Ben Franklin captured the enlightenment spirit of the time. He noted that were he a more religious man, his salvation from a shipwreck and near-drowning might have led him to build a chapel; he, though, preferred constructing a lighthouse to prevent future disasters. Franklin did contribute to the building of every church and synagogue in Philadelphia, and he suggested that if the followers of Mohammed wanted to declaim in the city, he would support them, too. Franklin advocated the benefits of religious toleration, but did not promote one religion as “truer” than others.

 

Being a vociferous defender of religious liberty, James Madison often gets quoted by today’s fundamentalists. But they never cite that for which Madison is best known, his insistence on complete separation of Church and State: “An alliance or coalition between government and religion cannot be too carefully guarded against.” Madison was not promoting religion; he wanted it and government spared from each other, and the people from a collusion between the two.

 

The Declaration’s author Thomas Jefferson often penned contempt for organized religion in private correspondence.
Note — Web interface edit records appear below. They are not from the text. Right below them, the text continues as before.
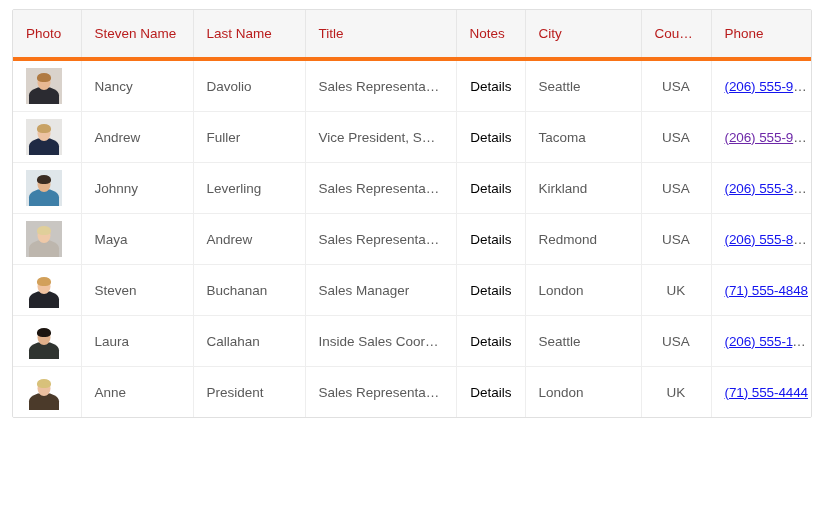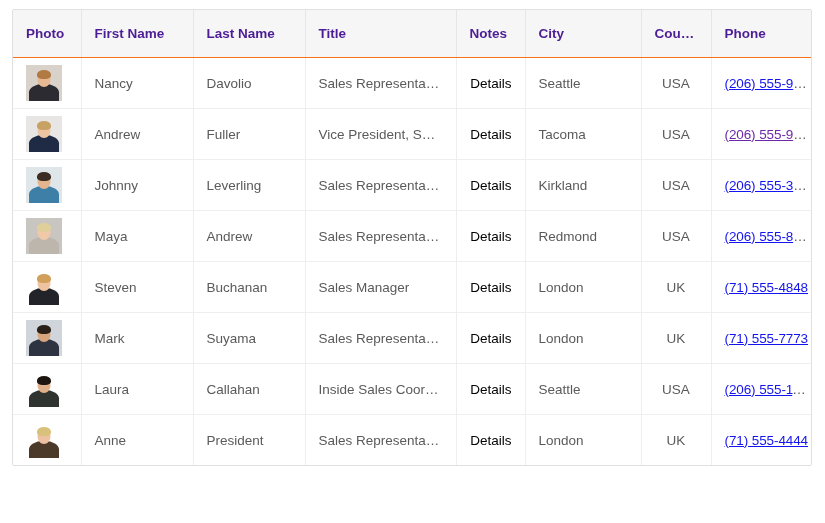--- a/index.html
+++ b/index.html
@@ -36,15 +36,15 @@
 
   table.grid thead th {
     background: #f6f6f6;
-    color: #4c1d95;
-    font-weight: bold;
+    color: #b91c1c;
+    font-weight: normal;
     font-size: 13.5px;
     text-align: left;
     padding: 0 13px;
     height: 47px;
     vertical-align: middle;
     border-right: 1px solid #e6e6e6;
-    border-bottom: 1px solid #f97316;
+    border-bottom: 4px solid #f97316;
     white-space: nowrap;
     overflow: hidden;
     text-overflow: ellipsis;

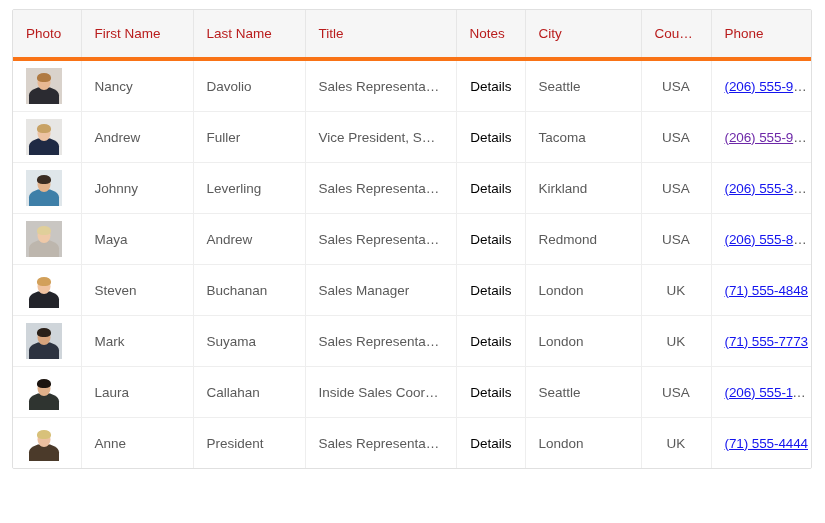--- a/index.html
+++ b/index.html
@@ -128,7 +128,7 @@
     <thead>
       <tr id="header-row">
           <th>Photo</th>
-          <th>First Name</th>
+          <th>Steven Name</th>
           <th>Last Name</th>
           <th>Title</th>
           <th class="num">Notes</th>

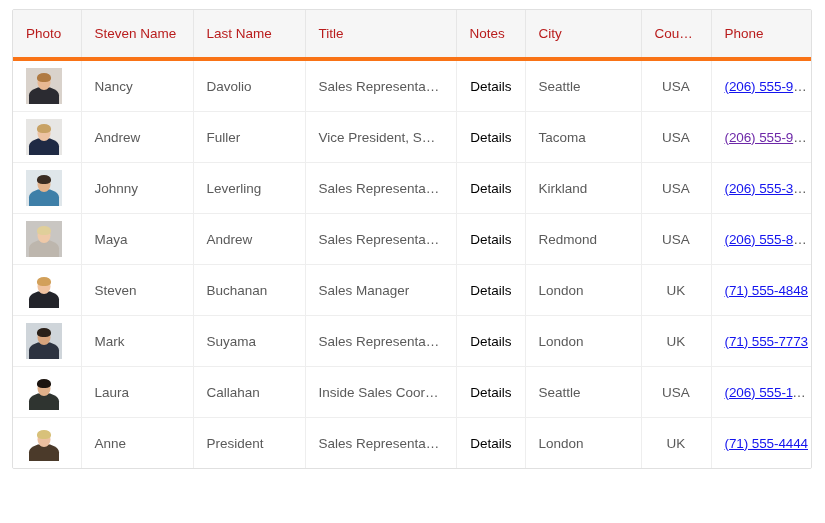--- a/index.html
+++ b/index.html
@@ -230,24 +230,6 @@
         </tr>
         <tr>
           <td class="photo-cell">
-            <span class="thumb" title="Mark Suyama photo">
-              <span class="bg" style="background: rgb(207, 213, 218);"></span>
-              <span class="body" style="background: rgb(45, 51, 64); width: 30px; height: 17px; bottom: 0px;"></span>
-              <span class="body" style="background: rgb(216, 164, 124); width: 9px; height: 9px; bottom: 15px; border-radius: 3px;"></span>
-              <span class="head" style="background: rgb(216, 164, 124); width: 13px; height: 15px; top: 7px;"></span>
-              <span class="head" style="background: rgb(42, 32, 24); width: 14px; height: 9px; top: 5px; border-radius: 50% 50% 40% 40%;"></span>
-            </span>
-          </td>
-          <td>Mark</td>
-          <td>Suyama</td>
-          <td>Sales Representative</td>
-          <td class="notes-cell"><span class="details-link">Details</span></td>
-          <td>London</td>
-          <td class="country-cell">UK</td>
-          <td><span class="phone-link">(71) 555-7773</span></td>
-        </tr>
-        <tr>
-          <td class="photo-cell">
             <span class="thumb" title="Laura Callahan photo">
               <span class="bg" style="background: rgb(255, 255, 255);"></span>
               <span class="body" style="background: rgb(47, 52, 48); width: 30px; height: 17px; bottom: 0px;"></span>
He called the New Testament a “dungheap” from which diamonds could nonetheless be found; he, in fact, used scissors to excise the portions of the Bible he thought the product of Pharisees to create his own version of a book of remaining wisdom. Imagine a President doing that today!

 

Other Revolutionary figures were even more disparaging of churchly influence on governmental affairs. Thomas Paine, for example, branded all organized religion a “human invention set up to terrify and enslave mankind and monopolize power and profit.”

 

Today’s Religious Right presents us with twin ironies. First, they pervert Jesus’s teachings of compassion, tolerance, and the unity of humankind into a manifesto of judgment, punishment, and war. And secondly, they would appropriate as their own the very Founders who worked diligently to keep religious zealotry at bay. America was not conceived as a Christian nation, no matter how many times the Religious Right claims such.

 

Watching today’s Bible-thumpers pull the levers of state power to execute prisoners, enrich the already wealthy, and make war on non-Christians halfway around the world, one is reminded of James Madison’s note that “religion and government will both exist in greater purity the less they are mixed together.” Amen, James, amen.